カプセル内視鏡と小腸の病気 専門医へのインタビュー カプセル内視鏡と小腸の病気


藤森 俊二 先生
藤森 俊二 先生
日本医科大学千葉北総病院 消化器内科 部長/教授

■ 専門分野:
下部消化管で炎症性腸疾患の治療、大腸腫瘍の疫学、
最近ではカプセル内視鏡を用いた研究に従事している。

お名前とお勤めの病院名を教えていただけますか。

藤森俊二です。千葉県印西市の日本医科大学千葉北総病院 消化器内科です。

今まで日本医科大学病院で藤森先生がされたカプセル内視鏡検査の経験数はどのくらいですか?

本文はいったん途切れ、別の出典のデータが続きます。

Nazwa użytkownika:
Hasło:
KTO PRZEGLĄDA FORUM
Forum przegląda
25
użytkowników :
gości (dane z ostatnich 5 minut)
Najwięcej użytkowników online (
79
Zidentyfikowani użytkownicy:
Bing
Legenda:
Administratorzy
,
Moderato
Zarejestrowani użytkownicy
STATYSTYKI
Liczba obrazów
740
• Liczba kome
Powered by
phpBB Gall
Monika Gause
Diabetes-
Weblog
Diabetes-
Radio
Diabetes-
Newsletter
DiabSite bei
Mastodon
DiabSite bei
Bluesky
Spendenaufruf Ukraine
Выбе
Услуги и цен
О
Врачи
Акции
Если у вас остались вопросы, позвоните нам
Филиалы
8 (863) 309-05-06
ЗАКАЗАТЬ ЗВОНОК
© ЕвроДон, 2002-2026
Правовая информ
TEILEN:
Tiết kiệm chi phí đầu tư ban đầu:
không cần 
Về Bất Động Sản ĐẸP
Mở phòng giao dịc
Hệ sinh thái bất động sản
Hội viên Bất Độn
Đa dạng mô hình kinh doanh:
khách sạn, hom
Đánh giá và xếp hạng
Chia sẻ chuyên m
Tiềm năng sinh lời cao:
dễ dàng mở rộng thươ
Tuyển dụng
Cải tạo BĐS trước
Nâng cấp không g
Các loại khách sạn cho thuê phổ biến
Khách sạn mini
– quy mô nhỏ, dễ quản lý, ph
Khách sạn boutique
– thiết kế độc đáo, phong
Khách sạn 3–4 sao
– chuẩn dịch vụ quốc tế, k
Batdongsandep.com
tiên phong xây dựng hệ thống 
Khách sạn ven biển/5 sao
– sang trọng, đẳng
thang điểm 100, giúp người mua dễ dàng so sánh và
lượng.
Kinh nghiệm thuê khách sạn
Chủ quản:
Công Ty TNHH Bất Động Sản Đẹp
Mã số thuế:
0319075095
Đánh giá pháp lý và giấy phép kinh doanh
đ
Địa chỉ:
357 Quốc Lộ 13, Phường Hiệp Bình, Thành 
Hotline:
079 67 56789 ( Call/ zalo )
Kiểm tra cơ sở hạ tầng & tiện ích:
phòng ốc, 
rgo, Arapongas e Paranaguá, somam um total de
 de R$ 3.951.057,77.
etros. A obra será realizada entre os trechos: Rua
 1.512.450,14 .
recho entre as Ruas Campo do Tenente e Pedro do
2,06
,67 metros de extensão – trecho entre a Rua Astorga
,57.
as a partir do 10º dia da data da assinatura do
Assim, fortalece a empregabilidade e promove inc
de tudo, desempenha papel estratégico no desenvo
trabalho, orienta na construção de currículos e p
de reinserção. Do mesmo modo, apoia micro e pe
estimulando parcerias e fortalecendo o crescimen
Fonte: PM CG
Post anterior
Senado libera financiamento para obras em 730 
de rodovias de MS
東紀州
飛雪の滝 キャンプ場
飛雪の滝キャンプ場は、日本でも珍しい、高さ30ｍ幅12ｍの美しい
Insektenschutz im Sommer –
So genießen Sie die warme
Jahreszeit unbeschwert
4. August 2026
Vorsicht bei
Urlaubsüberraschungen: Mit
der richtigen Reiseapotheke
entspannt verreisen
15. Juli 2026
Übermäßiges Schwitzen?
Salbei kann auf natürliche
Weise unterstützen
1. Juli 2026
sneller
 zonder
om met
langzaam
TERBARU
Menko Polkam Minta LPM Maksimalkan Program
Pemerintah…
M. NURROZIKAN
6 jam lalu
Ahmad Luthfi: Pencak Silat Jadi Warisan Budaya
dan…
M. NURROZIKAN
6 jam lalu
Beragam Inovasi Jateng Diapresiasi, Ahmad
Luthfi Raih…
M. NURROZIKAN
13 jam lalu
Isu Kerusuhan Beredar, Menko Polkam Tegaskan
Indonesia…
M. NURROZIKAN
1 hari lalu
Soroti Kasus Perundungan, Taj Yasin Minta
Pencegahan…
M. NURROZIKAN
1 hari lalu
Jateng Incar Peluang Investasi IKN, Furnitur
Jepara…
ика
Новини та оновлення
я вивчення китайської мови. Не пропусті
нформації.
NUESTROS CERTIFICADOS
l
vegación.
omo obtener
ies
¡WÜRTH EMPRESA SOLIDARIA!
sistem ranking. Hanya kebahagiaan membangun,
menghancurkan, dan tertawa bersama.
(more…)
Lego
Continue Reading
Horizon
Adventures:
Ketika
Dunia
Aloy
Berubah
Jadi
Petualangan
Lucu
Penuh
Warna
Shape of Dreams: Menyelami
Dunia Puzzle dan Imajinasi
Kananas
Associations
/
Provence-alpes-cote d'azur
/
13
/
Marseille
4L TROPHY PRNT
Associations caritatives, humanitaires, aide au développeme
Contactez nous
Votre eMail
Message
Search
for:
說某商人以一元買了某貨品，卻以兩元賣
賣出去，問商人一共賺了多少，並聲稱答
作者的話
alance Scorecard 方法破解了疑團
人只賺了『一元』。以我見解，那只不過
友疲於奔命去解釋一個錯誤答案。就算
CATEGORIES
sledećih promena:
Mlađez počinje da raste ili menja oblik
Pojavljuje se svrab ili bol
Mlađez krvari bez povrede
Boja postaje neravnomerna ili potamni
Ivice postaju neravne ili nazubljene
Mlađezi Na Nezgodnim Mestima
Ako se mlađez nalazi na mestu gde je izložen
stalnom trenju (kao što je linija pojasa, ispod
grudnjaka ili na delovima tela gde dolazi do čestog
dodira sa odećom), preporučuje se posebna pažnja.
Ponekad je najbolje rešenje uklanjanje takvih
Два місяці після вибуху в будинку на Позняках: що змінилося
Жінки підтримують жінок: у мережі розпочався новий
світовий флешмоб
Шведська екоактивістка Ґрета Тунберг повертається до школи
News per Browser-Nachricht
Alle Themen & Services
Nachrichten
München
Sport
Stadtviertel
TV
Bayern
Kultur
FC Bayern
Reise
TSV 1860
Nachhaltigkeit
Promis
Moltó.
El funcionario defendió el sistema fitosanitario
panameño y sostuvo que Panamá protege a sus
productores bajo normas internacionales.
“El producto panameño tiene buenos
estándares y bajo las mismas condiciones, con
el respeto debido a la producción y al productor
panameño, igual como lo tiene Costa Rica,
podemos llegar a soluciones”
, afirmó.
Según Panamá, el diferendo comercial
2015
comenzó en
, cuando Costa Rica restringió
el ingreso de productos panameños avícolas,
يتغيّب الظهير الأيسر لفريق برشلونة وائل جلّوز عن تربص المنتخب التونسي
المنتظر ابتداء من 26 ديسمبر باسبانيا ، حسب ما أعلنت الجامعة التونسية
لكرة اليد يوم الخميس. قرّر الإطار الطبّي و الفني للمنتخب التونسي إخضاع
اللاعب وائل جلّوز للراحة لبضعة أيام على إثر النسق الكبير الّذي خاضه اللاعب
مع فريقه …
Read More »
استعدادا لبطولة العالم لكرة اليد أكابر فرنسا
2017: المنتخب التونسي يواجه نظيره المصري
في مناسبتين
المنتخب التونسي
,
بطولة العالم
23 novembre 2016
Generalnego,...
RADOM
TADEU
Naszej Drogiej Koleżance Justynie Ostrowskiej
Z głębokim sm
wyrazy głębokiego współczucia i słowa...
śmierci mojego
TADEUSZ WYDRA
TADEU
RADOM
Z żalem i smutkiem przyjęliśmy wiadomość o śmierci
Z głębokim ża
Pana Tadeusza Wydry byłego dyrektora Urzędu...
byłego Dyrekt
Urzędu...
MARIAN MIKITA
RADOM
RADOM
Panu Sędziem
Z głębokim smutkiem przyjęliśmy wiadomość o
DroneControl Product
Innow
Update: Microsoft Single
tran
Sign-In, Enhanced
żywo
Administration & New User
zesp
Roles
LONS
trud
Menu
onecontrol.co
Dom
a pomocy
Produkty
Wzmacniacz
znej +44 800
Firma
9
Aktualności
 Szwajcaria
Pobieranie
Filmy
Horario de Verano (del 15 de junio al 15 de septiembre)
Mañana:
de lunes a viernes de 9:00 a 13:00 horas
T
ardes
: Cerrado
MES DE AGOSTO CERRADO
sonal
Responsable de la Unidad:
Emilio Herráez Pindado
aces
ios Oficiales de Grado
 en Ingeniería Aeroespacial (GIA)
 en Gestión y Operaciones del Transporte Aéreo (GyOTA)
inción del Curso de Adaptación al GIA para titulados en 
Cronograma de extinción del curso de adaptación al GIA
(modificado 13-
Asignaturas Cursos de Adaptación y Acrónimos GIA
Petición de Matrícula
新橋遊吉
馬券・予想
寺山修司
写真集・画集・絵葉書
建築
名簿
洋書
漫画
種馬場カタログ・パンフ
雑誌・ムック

私は平成17年からおよそ1000回の検査を行いました。
(平成19年4月に薬事認可されるまでの期間は自主研究です。)

カプセル内視鏡の検査を受けた患者さんはカプセル内視鏡にどんな印象を持ちますか?

検査があまりに楽なのと科学の進歩に、多くの方がびっくりしてますね。もう一度受けたいという人までいます(笑)。

藤森先生はカプセル内視鏡を初めて見たときどう思いましたか?

これは消化器内科医にとって夢の道具だと思いました。まるで映画の“ミクロの決死圏”の映像のように腸の中を見ることができるのですから。実際使ってみてもすごいと思いました。

カプセル内視鏡検査で一番良いことと一番困ることを教えてください。

一番良いのはとにかく小腸という最も検査の困難な消化管を、患者さんのみならず、医師もたいへん楽に検査できるということです。患者さんが楽なのは大変素晴らしいことです。
われわれ医師は、胃カメラのような通常内視鏡検査では常に患者さんの状態を気にかけながら画像を見る必要があるのですが、カプセル内視鏡では検査が終了しているので思いきり興味深く内視鏡画像を見ることができて嬉しいです。もっとも、忙しい時には解析に時間がかかることに困ることがあって、それが一番困ることでもあるのですが。
患者さんで困ることとしてはトイレで使用済みカプセルを取り出すのが嫌みたいです。私としては、ぜひ取り出して洗って記念にとっておいてもらいたいです(笑)。

小腸の病気は自分で気づけるものなのですか?

おなかが痛くなっても小腸だと自分で特定するのはまず無理です。だからいろいろ検査をして確かめるのです。

カプセル内視鏡ができないことってあるのですか?

「生検」といって組織の一部を取ってきて細かく検査することや、治療ができません。

ほかにも何かデメリットのようなものはあるのですか?

カプセルが腸の狭い所に詰まってしまうことがあり「滞留」と呼ばれています。小腸鏡という内視鏡で取り出せることもありますが、手術で取り出すしかない場合があります。ただ欧米では、詰まってしまうのはそこに病気があるからで、病気の場所がわかって良かった、手術で病気ごと取り出せばOK……とする考えが多いようです。

カプセル内視鏡に今後期待することは何ですか?

カプセル内視鏡が、自由に動かせて治療ができたり、一度に食道から大腸まで検査できるようなカプセル内視鏡ができるとすばらしいと思います。